For many, FATF advice is akin to tightening a square peg in a round hole. Bob Morris, global chief compliance officer for Apifiny – a distributed business network – believes the fragmented nature of the crypto industry is not conducive to existing FATF policy. Speaking to Cointelegraph, Morris said:
“In the traditional banking sector, the travel rule is possible because everyone collaborates on a single system. But in the fragmented world of cryptocurrency exchanges, the challenge of designing a successful unified framework is too expensive to succeed – at the moment, exchanges have no idea how to implement it. “
In an opposite position, Reuben Yap, director of operations at Zcoin, told Cointelegraph that conventional banking rules could further legitimize the crypto industry, adding:
“It will also help shake up the perception that cryptocurrency is used to facilitate illegal activity since it will now be subject to the same rules as trusts.”

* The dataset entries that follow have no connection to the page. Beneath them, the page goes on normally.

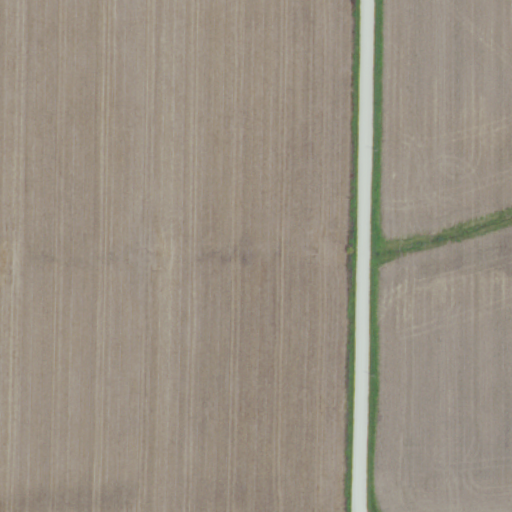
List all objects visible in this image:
road: (362, 256)
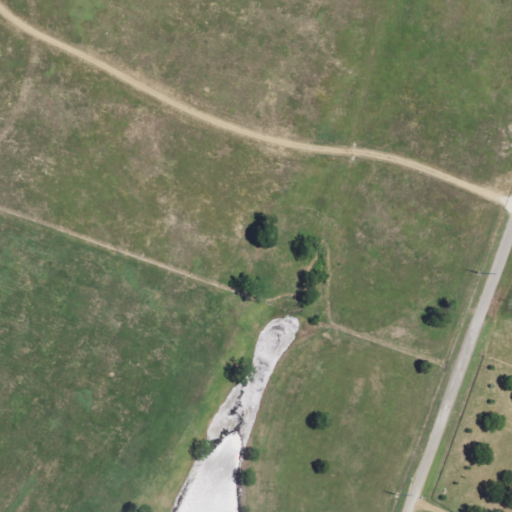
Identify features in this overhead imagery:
road: (246, 145)
road: (461, 374)
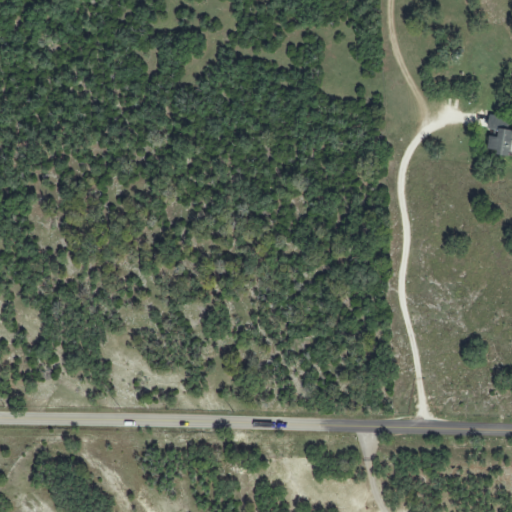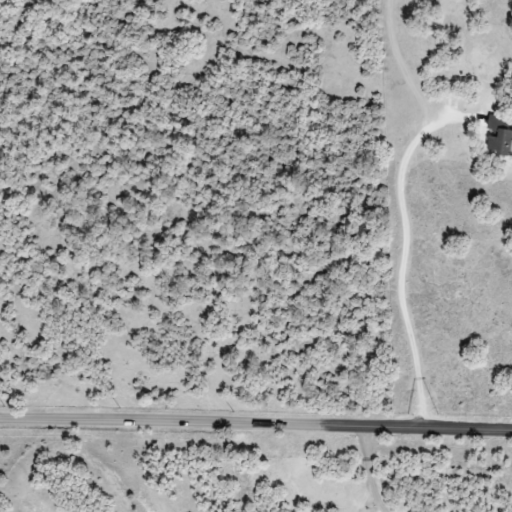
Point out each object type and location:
building: (501, 143)
road: (403, 255)
road: (255, 426)
road: (372, 471)
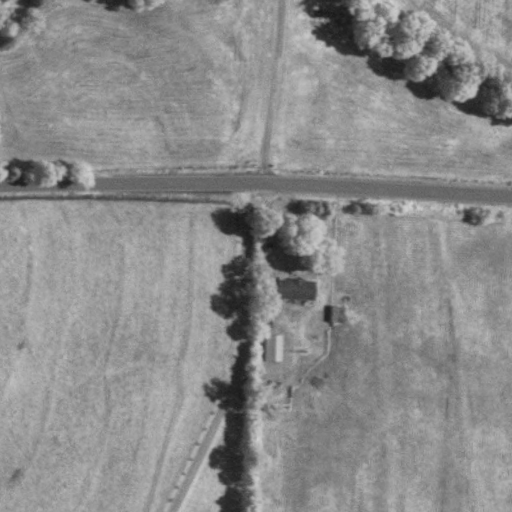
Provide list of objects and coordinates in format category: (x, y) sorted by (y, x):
road: (256, 184)
road: (244, 262)
building: (292, 289)
building: (269, 348)
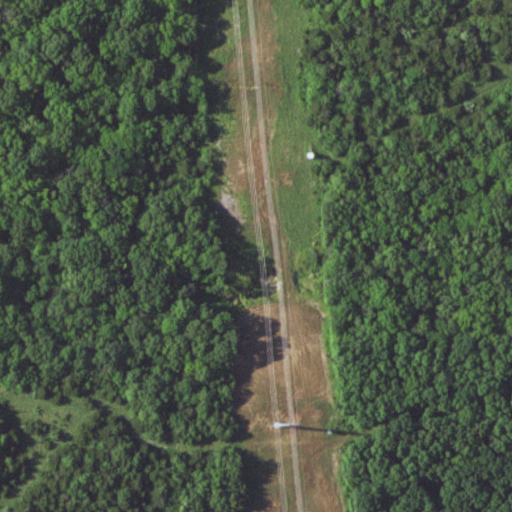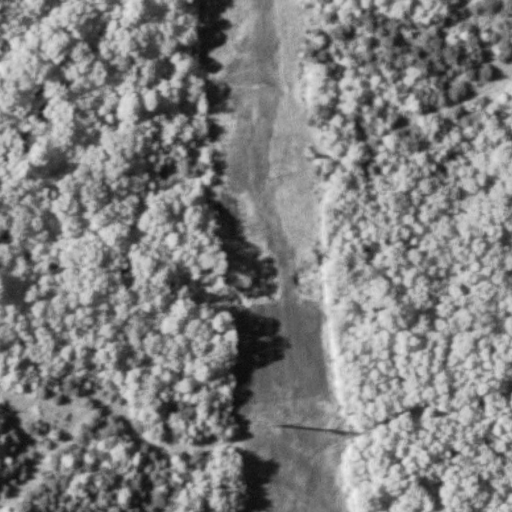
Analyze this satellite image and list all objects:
power tower: (276, 425)
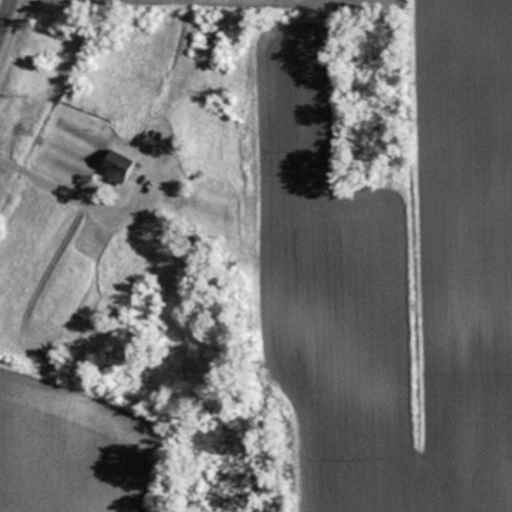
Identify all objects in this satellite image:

However, Yap warned that additional compliance costs could spell the end for small businesses. Thomas Glucksmann, vice president of global development for blockchain analytics company Merkle Science, shared an opinion similar to that of Yap, suggesting that the confidence of governments and regulators will ultimately drive industry growth :
“In the long run, better information sharing between institutions builds confidence in the industry’s ability to combat money laundering and other criminal activity, which hopefully translates into better relationships with banks and regulators to facilitate wider adoption of cryptocurrency. ”
Likewise, CipherTrace chief financial analyst John Jefferies says further review will help mature the cryptocurrency asset class, even if in the short term, “the VASPs will commit likely additional expenses when they seek to comply with the travel rule. ” He added:
“Some VASPs may cease to exist or others such as Deribit may move to unregulated countries like Panama. It will be good for the industry in the medium and long term as the travel rule will help virtual assets to become a safe asset class for investors. “
The (not so massive) impact on confidentiality documents
Yet a crucial question remains: do the FATF guidelines pose a risk to private coins? In accordance with FATF directives, stock exchanges such as Coinbase and OKEx have started to launch the confidentiality coins in order to comply. This, says Yap, stems from a “misunderstanding” of the travel rule. According to him, confidentiality coins face the same tests as any other cryptocurrency, because compliance with travel rules occurs outside the chain:
“Whether or not a room has privacy features does not affect its compliance with the travel rule, as a VASP can always provide information about its transactions with other VASPs, since it already has the identity and the client’s KYC. “
Indeed, private coin developers maintain that their protocols are still able to comply with the FATF guidelines. For example, the team behind Beam – a cryptocurrency based on the confidential MimbleWimble transaction protocol – has already taken steps to provide transaction auditability functionality.
Glucksmann explained that protocols such as these allow privacy coins to continue unhindered, “Exchanges and other cryptocurrency firms can support these privacy coins while meeting regulatory requirements.” However, Jefferies noted that additional layers of privacy in major cryptocurrencies can add compliance challenges:
“Major tokens, including Bitcoin and Ethereum, add layers of privacy, so VASPs and regulators need to understand and mitigate compliance risks. As central bank cryptocurrencies are introduced, confidentiality will play a critical role in their acceptance in countries that value confidentiality. “
For better or worse, the FATF guidelines have at least prompted several member countries to advance the regulation of cryptocurrencies. It can be argued – even at worst – that the regulations add assurances that can help strengthen the legitimacy of the industry. While some remain diametrically opposed to what they see as ill-suited directions, the positive impact on the industry could in theory outweigh the short-term disadvantages.